I’ve spent countless hours trying to find the perfect tool for the job. In fact, I’ve spent more hours searching at times than I have doing the work. You’ve probably done that before. I hear a lot of people are the same way. I look at it as if I’m searching for that needle in a haystack. When I find it, I’m over the moon. But what about when it comes to our end users? Do we trust them enough to locate that needle in the haystack when it comes to software that will enable them to perform their work? I'd venture to guess that in larger organizations the resounding answer is no! But why?
Let's use the media consumption application Elemedia Player as a working example. Now it's true that our end users probably won't need Elemedia Player to get their job done, but the method behind what happened here is what I'm interested in discussing.
On October 19, 2017, ESET Research reported that Elmedia Player had been briefly infected with the Proton malware strain. In fact, the developers of Elemedia Player, Eltimalater reported on their blog that they were directly distributing the compromised software from their servers. In this case, the malware is delivered via the supply chain.
Let's now put this in the perspective of our end users. Imagine that an end user shows up at work to find that their workstation doesn't have some set of software that they use at home. They feel comfortable using this software and decide to find it on the interwebs and download it themselves. They grab said software package and install it. Off to work! Another great day.
However, in this instance, they have obtained a package that's infected with malware. It's now on your network. Your day has just gone downhill fast. You'll likely spend the rest of the day restoring a machine or two, trying to figure out how far the malware has spread, and second-guessing every control you've put in place. In fact, you may not even realize that there's malware on the network initially, and it could be days or weeks before the impact is realized.
Taking it to the Enterprise
Let's move this discussion to something more fitting for the enterprise. We've already discussed online file storage services in this series, but let's revisit that a bit.
Imagine that we couple the delivery of malware packaged into an installer file along with the strong encryption that's performed by these online services and you can pretty much throw your visibility out the window. So here's the scenario. A user wants to share some files with a colleague. They grab a free Dropbox account and share some work stuff, some much, and some apps that they like, perhaps Elemedia Player with an infected installer.
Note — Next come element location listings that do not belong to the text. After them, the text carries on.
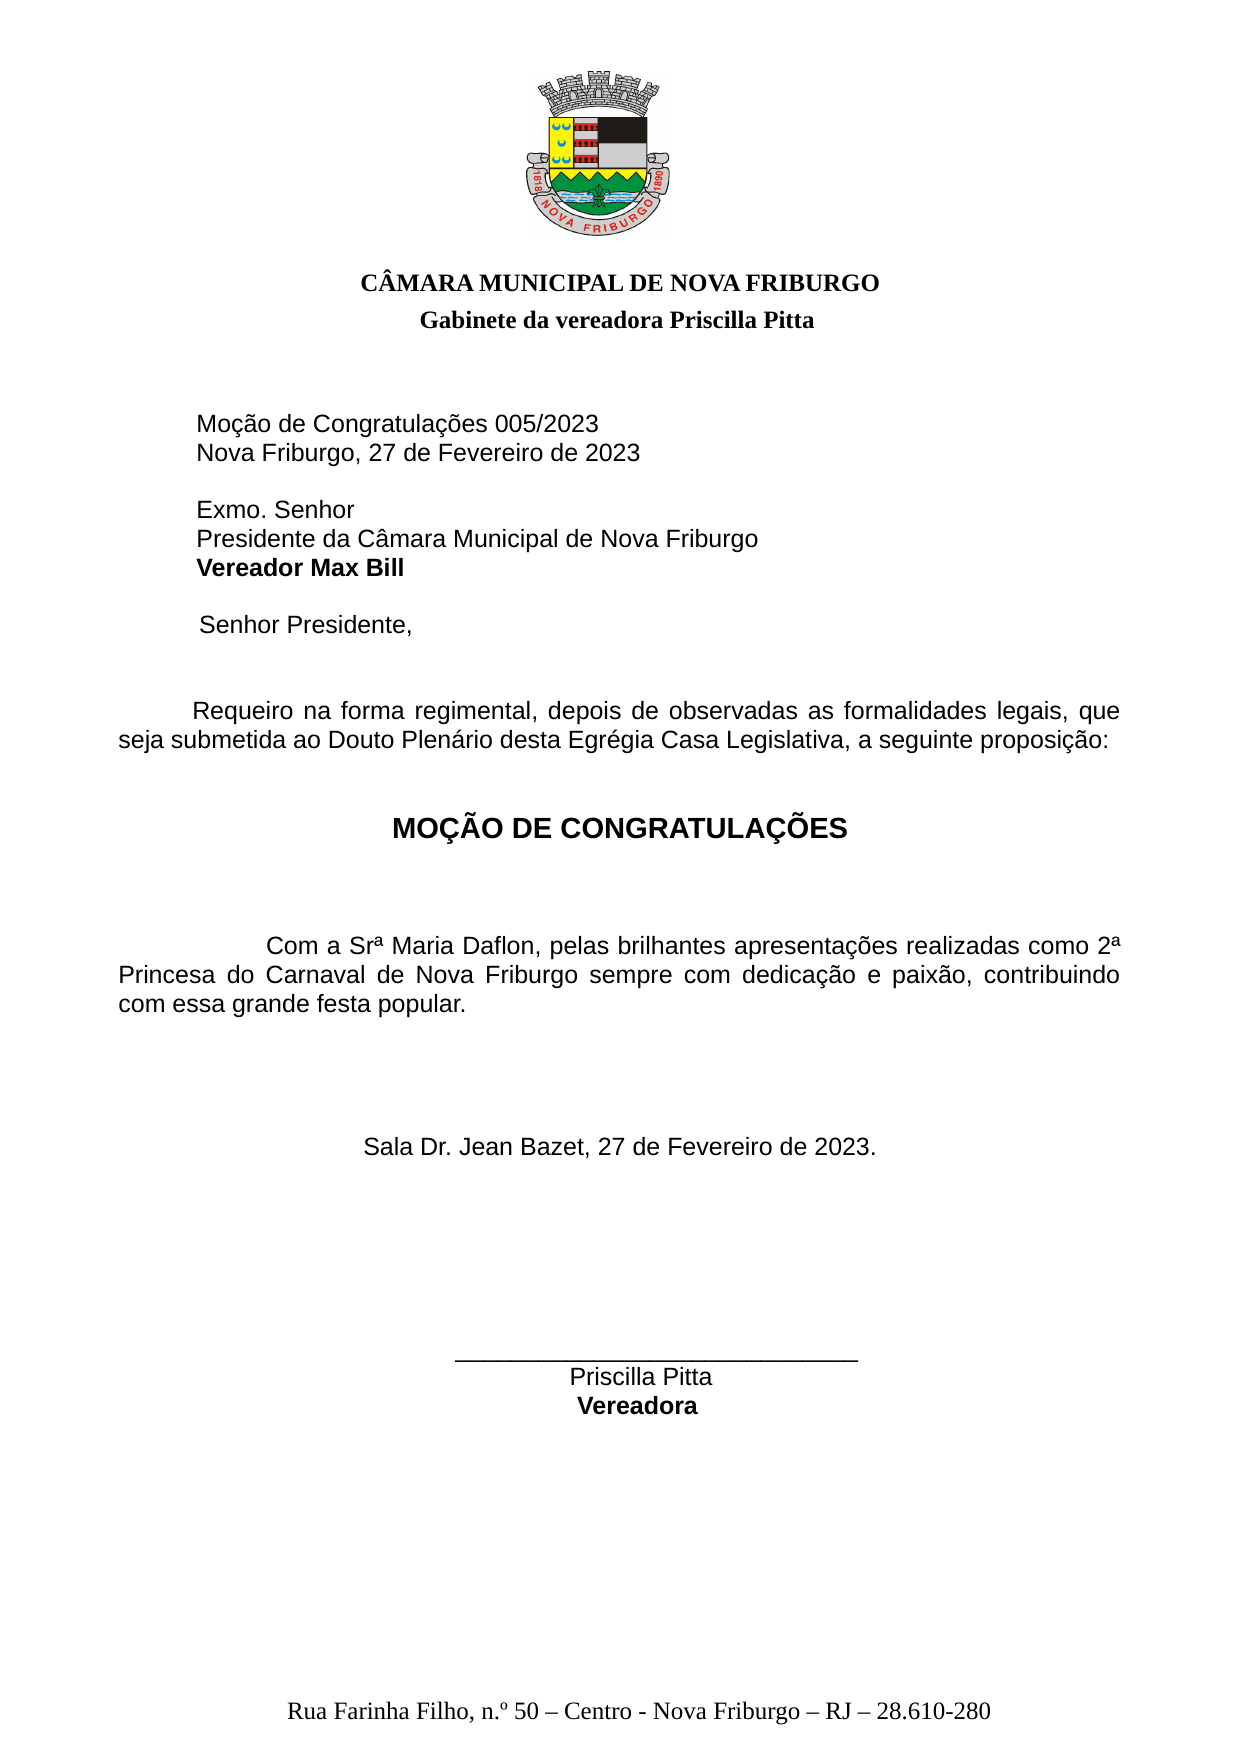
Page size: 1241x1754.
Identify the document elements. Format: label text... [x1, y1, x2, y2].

text Gabinete da vereadora Priscilla Pitta [118, 306, 1122, 334]
text Exmo. Senhor [196, 495, 1122, 524]
text Vereador Max Bill [196, 553, 1122, 581]
text CÂMARA MUNICIPAL DE NOVA FRIBURGO [118, 268, 1122, 297]
text Vereadora [118, 1391, 1122, 1420]
text Com a Srª Maria Daflon, pelas brilhantes apresentações realizadas como 2ª Princesa do Carnaval de Nova Friburgo sempre com dedicação e paixão, contribuindo com essa grande festa popular. [118, 931, 1122, 1017]
text Sala Dr. Jean Bazet, 27 de Fevereiro de 2023. [118, 1132, 1122, 1161]
text _____________________________ [192, 1334, 1122, 1362]
text MOÇÃO DE CONGRATULAÇÕES [118, 811, 1122, 845]
text Requeiro na forma regimental, depois de observadas as formalidades legais, que seja submetida ao Douto Plenário desta Egrégia Casa Legislativa, a seguinte proposição: [118, 696, 1122, 754]
text Senhor Presidente, [118, 610, 1122, 639]
text Priscilla Pitta [118, 1362, 1122, 1391]
text Nova Friburgo, 27 de Fevereiro de 2023 [196, 438, 1122, 466]
text Presidente da Câmara Municipal de Nova Friburgo [196, 524, 1122, 553]
text Moção de Congratulações 005/2023 [196, 409, 1122, 438]
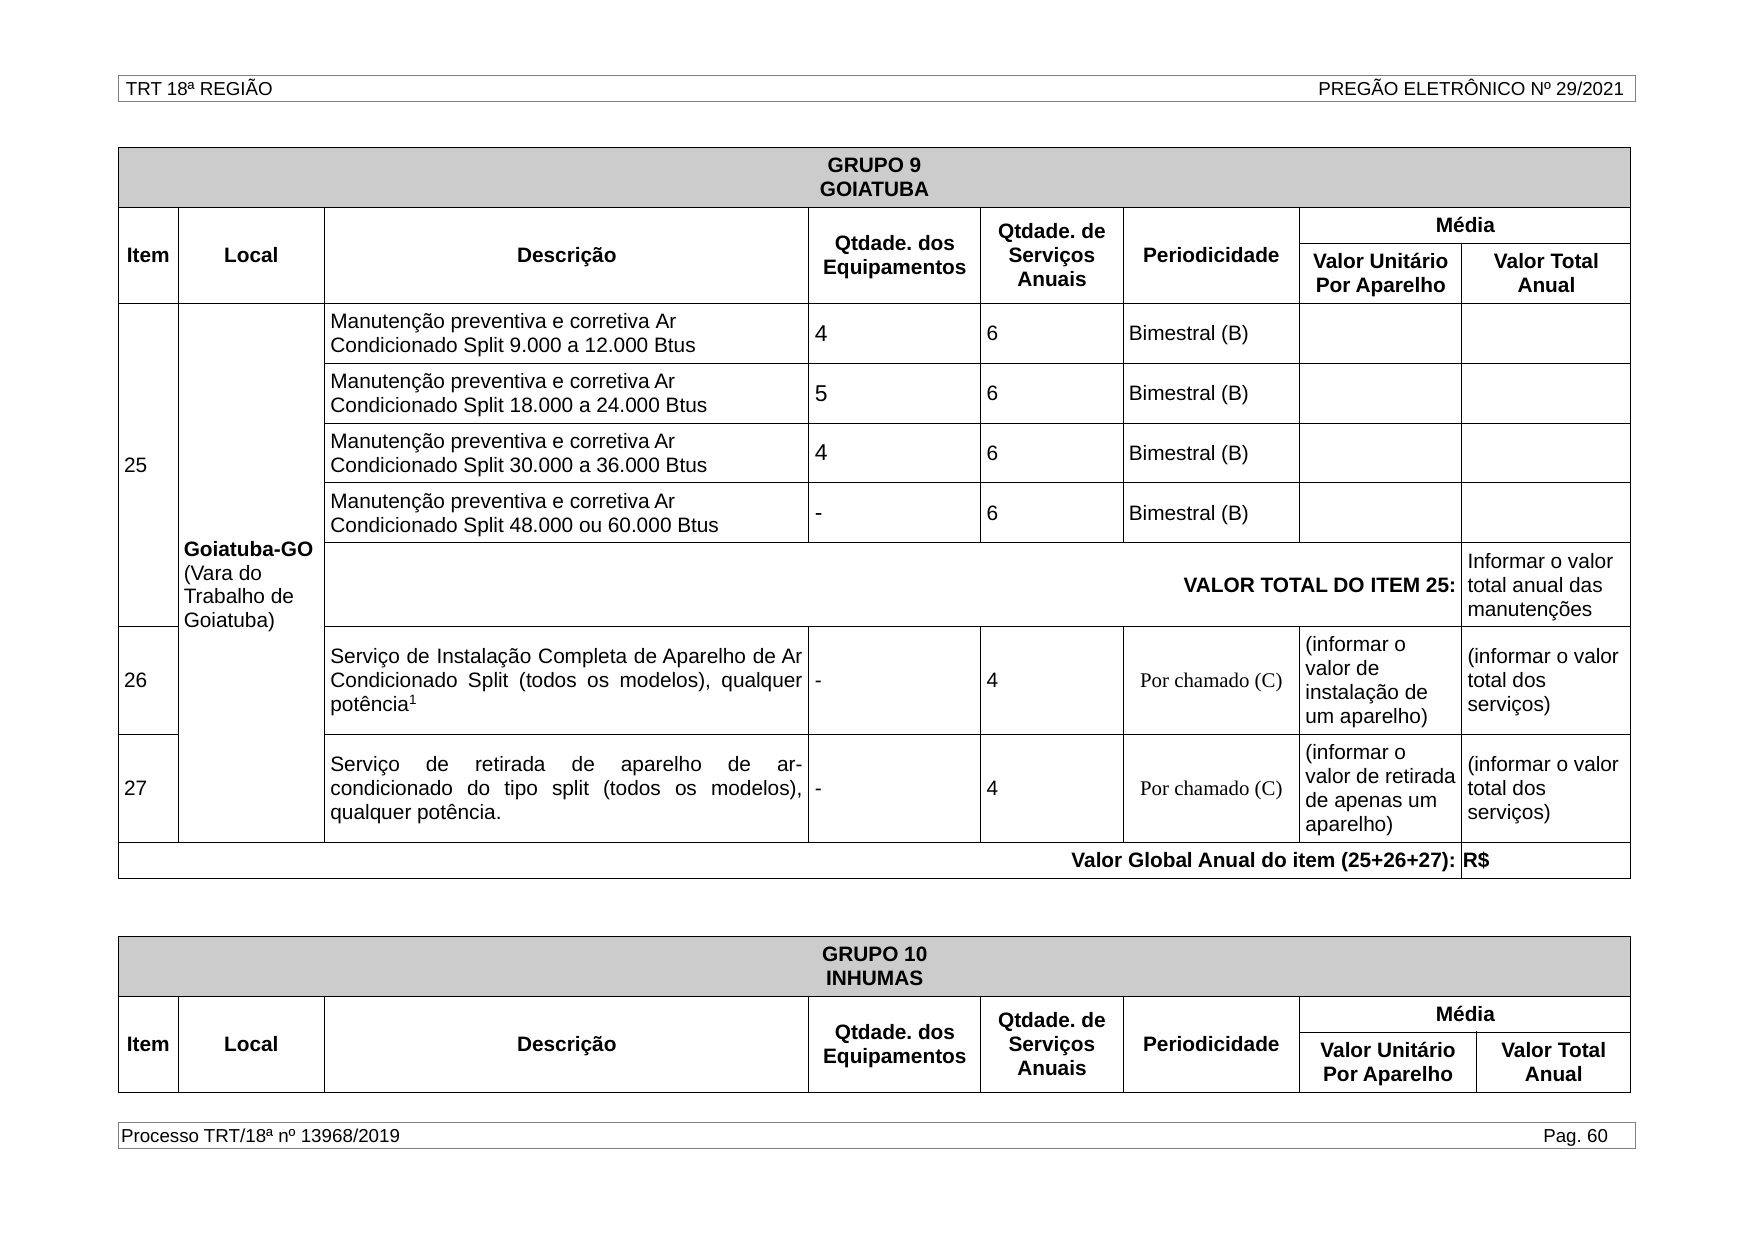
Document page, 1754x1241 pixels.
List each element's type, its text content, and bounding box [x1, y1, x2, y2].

You can see where this is going.
My point to all of this is that we have to provide the tools and prohibit the user from finding their own or things start to go off the rails. There's no way for us to provide security for our organization if our users are running amuck on their own. They may not mean it, but it happens. In fact, this article written my Symantec discusses the very same idea. So instead of finding a needle in a haystack, we end up falling on a sword in a pile of straw.
How do you feel about these services being used by end users without IT governance? How do you handle these situations?